Mechanism: Brain structures exhibit approximate hemispheric symmetry. When a pathology occurs on one hemisphere, the contralateral hemisphere is typically healthy. UNA utilizes contralateral healthy regions as reference, introducing subject-specific anatomical features through self-contrastive learning. This allows the model to learn not only population-level normal anatomy but also retain individual variations.

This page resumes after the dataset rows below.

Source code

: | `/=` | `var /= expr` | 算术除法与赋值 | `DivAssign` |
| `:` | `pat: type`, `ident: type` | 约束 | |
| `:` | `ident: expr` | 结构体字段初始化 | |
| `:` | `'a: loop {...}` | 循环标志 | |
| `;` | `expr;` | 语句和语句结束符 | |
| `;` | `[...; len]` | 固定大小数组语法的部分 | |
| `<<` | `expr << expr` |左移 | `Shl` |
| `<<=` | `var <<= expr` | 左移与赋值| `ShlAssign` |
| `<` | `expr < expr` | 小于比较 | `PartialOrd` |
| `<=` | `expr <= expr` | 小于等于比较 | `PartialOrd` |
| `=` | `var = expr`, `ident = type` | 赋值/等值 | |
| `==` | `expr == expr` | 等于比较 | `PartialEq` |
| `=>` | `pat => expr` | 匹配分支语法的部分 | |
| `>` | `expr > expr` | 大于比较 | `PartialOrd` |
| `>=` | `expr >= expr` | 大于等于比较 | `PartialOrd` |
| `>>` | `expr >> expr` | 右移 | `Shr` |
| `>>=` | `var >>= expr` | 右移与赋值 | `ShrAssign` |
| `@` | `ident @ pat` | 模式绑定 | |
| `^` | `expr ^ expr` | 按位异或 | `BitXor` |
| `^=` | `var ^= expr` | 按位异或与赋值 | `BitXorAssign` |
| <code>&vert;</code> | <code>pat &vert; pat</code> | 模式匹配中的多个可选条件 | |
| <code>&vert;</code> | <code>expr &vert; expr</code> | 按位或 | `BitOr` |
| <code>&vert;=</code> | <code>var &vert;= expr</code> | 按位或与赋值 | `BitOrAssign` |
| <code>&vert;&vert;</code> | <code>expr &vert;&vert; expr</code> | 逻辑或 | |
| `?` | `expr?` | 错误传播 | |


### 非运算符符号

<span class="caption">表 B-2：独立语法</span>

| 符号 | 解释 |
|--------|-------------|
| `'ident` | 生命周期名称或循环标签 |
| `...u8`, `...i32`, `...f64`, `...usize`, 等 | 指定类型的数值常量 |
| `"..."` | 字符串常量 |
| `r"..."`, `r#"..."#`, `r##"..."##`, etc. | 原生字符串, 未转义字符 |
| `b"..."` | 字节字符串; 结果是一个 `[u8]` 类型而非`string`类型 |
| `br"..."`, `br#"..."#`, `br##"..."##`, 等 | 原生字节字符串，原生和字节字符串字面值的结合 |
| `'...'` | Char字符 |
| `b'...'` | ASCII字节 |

Design Motivation: Population-level reconstruction fails to capture individual anatomical variations, and contralateral symmetry provides a natural self-supervised signal for personalized reconstruction.

Loss & Training

Reconstruction loss (L1/L2 pixel-level loss) + contrastive learning loss (contralateral tissue vs. ipsilateral pathological region) + auxiliary segmentation loss.

Key Experimental Results

Main Results: Normal Anatomy Reconstruction of Stroke Images

Method CT SSIM↑ MRI-T1w SSIM↑ MRI-FLAIR SSIM↑ Contrast-Agnostic No Fine-Tuning
UNA Best Best Best
PEPSI Moderate Moderate Moderate
Brain-ID Poor Poor Poor
SynthSeg Poor Poor N/A

Ablation Study: Comparison of Anomaly Randomization Methods

Anomaly Generation Method Reconstruction Quality Anomaly Detection Performance
Fluid-Driven PDE (Ours) Best Best
Random Perlin Noise Poorer Poorer
Training Without Anomalies Worst Worst

Key Findings

  • UNA achieves SOTA performance on CT and multiple MRI contrasts, being the first truly contrast-agnostic and pathology-compatible method.
  • Fluid-driven anomaly randomization is significantly more effective than simple random shapes, as PDE constraints generate more realistic anomaly profiles.
  • The method can be directly applied to anomaly detection without any fine-tuning, demonstrating zero-shot generalization to unseen pathology types.
  • The brain symmetry prior is crucial for personalized reconstruction.

Highlights & Insights

  • Physics-inspired data augmentation: Generating training data with fluid-dynamics PDEs is an elegant and principled approach.
  • High practicality: A single model handles CT and multiple MRI contrasts, healthy and diseased cases, with no fine-tuning required.
  • Anomaly detection as a by-product: Normal anatomy reconstruction directly drives anomaly detection capabilities—i.e., the discrepancy between normal and actual images reveals anomalies.

Limitations & Future Work

  • Relies on the assumption of brain symmetry, which may limit effectiveness for bilateral pathologies.
  • Computational overhead from PDE solving may limit online data augmentation efficiency.
  • Only validated on brain imaging; generalization to other organs remains to be explored.
  • Future work could integrate large-scale pre-training to further enhance generalization capabilities.
  • The fluid-driven anomaly randomization concept can be extended to other clinical tasks requiring data augmentation for rare cases.
  • Complementary to SynthSeg's domain randomization strategy—SynthSeg randomizes appearances, while UNA randomizes pathologies.
  • The paradigm of normal anatomy reconstruction \(\rightarrow\) anomaly detection provides a general framework for unsupervised pathology detection.

Rating

⭐⭐⭐⭐ — Elegantly addresses key pain points in medical image analysis: pathology annotation scarcity, modality diversity, and healthy-pathological compatibility. Fluid-driven PDE anomaly randomization is a methodological highlight. Comprehensive evaluations on CT and multiple MRI contrasts are compelling.